--- Exercise task ---
Please retype, with no changes, only the part of the material that opens with the line containing "genus: Rubus" and closes with the line containing "collectors: E. Asplund", keeping both of those lines.

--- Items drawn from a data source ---
########

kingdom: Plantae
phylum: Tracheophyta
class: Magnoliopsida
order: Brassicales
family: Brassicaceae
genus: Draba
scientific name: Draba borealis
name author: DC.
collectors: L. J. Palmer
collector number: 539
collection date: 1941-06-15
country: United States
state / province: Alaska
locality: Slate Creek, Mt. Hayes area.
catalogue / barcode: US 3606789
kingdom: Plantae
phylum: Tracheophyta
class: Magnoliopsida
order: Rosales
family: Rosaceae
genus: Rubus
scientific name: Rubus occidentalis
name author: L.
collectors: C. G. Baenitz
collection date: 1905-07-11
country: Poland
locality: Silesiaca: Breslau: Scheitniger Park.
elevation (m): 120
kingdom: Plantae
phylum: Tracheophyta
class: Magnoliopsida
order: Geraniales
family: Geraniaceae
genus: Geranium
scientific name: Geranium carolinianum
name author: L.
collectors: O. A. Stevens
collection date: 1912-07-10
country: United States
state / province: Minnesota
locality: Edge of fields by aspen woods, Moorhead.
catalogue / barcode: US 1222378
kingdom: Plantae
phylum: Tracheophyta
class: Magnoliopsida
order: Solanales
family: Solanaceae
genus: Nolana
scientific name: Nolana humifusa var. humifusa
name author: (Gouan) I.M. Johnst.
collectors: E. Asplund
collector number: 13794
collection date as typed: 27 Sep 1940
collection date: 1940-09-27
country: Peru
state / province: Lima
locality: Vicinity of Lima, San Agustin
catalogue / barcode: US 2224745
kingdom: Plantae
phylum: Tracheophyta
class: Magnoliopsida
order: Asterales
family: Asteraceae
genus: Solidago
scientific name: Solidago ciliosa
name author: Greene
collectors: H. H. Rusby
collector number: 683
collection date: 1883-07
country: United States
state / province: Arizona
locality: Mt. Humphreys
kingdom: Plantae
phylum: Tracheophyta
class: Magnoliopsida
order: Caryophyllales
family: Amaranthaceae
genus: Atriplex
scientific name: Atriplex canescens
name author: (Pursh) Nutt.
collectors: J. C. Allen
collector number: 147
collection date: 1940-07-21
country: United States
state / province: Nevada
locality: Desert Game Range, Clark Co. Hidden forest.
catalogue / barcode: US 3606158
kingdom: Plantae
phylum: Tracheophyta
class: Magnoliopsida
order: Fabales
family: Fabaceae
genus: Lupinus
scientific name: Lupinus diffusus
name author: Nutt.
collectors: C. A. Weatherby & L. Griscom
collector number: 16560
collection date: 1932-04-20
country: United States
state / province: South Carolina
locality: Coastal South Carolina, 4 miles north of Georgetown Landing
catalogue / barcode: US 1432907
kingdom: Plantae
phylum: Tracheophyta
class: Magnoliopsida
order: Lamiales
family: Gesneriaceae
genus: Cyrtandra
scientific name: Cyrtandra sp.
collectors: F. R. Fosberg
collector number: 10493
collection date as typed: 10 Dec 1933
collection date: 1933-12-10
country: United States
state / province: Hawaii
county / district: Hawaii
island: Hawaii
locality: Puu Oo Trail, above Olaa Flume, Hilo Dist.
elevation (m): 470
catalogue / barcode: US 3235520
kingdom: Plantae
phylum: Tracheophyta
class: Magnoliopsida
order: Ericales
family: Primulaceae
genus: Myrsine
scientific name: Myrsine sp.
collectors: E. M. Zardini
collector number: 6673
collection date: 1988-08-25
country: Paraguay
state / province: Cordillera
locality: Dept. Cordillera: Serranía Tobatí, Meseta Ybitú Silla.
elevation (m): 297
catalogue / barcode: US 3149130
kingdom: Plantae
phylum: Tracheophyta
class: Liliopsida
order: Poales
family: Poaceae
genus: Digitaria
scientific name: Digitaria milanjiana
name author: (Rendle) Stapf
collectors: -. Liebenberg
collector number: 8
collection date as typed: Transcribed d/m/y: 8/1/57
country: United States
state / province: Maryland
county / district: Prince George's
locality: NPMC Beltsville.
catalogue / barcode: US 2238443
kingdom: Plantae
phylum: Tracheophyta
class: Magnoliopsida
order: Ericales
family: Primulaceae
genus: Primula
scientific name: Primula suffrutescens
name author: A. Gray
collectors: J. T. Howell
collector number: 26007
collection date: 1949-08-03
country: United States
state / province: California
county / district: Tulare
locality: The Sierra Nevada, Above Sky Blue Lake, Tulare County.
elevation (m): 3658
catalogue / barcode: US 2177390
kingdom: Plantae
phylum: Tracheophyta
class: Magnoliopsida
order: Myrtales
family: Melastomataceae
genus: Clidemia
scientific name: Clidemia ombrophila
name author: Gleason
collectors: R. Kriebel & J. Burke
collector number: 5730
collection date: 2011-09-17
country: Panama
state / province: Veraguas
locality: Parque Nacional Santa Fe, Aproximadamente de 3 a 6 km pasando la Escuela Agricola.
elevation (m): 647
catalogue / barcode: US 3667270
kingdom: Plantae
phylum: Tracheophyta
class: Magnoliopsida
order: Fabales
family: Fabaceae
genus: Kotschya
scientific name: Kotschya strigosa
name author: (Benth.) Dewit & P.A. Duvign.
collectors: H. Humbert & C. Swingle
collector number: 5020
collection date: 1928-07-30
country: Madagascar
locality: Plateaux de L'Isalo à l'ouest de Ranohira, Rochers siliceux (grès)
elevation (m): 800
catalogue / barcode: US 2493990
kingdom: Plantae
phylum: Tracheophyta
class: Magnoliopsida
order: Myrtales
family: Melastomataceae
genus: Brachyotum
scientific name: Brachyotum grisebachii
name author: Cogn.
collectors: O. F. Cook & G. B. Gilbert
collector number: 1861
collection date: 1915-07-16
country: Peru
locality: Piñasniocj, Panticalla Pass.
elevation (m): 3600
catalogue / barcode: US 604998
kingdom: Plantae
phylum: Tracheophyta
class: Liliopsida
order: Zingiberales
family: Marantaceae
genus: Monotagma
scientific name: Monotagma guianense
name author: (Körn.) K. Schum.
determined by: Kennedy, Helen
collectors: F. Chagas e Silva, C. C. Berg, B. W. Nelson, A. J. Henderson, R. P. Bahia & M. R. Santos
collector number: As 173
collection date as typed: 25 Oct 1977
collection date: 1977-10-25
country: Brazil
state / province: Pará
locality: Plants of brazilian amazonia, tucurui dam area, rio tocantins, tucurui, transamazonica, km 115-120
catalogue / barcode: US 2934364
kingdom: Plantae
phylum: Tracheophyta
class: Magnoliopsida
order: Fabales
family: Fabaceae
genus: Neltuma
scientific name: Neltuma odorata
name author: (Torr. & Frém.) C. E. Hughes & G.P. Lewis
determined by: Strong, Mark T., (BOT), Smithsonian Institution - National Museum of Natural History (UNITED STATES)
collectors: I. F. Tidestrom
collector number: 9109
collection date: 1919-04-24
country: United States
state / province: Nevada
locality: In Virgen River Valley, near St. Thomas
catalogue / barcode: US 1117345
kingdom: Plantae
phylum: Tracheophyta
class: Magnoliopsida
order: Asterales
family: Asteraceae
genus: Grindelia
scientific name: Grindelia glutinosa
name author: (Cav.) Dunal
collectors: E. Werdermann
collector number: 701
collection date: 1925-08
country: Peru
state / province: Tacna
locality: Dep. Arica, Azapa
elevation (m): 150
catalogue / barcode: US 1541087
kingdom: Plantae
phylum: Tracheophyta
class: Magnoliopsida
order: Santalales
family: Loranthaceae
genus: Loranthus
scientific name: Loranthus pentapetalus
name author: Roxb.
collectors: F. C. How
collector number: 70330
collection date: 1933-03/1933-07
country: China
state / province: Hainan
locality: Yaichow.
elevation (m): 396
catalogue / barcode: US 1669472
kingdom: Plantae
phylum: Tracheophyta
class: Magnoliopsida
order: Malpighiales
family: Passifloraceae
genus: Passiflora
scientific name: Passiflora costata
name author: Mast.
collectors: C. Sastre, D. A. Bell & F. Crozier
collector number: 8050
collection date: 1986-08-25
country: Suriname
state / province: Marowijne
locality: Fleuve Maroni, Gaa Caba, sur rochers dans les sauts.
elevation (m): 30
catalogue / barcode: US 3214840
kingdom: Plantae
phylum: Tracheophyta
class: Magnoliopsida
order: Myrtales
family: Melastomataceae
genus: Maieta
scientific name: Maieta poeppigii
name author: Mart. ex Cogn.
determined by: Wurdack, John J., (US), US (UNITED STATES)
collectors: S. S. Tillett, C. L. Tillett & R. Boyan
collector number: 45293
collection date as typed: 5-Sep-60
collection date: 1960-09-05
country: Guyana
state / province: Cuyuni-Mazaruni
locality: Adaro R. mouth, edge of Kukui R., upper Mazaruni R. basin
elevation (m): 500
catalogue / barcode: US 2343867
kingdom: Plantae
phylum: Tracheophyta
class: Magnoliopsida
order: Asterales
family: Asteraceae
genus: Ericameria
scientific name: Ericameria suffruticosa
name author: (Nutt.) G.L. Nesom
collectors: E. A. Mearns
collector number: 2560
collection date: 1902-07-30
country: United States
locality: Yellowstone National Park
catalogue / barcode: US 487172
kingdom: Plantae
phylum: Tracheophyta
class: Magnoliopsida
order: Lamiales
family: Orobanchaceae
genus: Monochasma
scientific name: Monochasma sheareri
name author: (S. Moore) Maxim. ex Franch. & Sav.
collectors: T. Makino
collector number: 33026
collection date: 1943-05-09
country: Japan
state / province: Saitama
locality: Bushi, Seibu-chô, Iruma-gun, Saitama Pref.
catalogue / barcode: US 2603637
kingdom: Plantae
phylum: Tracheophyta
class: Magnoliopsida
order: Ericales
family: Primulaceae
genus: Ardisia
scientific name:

########

--- Right answer ---
genus: Rubus
scientific name: Rubus occidentalis
name author: L.
collectors: C. G. Baenitz
collection date: 1905-07-11
country: Poland
locality: Silesiaca: Breslau: Scheitniger Park.
elevation (m): 120
kingdom: Plantae
phylum: Tracheophyta
class: Magnoliopsida
order: Geraniales
family: Geraniaceae
genus: Geranium
scientific name: Geranium carolinianum
name author: L.
collectors: O. A. Stevens
collection date: 1912-07-10
country: United States
state / province: Minnesota
locality: Edge of fields by aspen woods, Moorhead.
catalogue / barcode: US 1222378
kingdom: Plantae
phylum: Tracheophyta
class: Magnoliopsida
order: Solanales
family: Solanaceae
genus: Nolana
scientific name: Nolana humifusa var. humifusa
name author: (Gouan) I.M. Johnst.
collectors: E. Asplund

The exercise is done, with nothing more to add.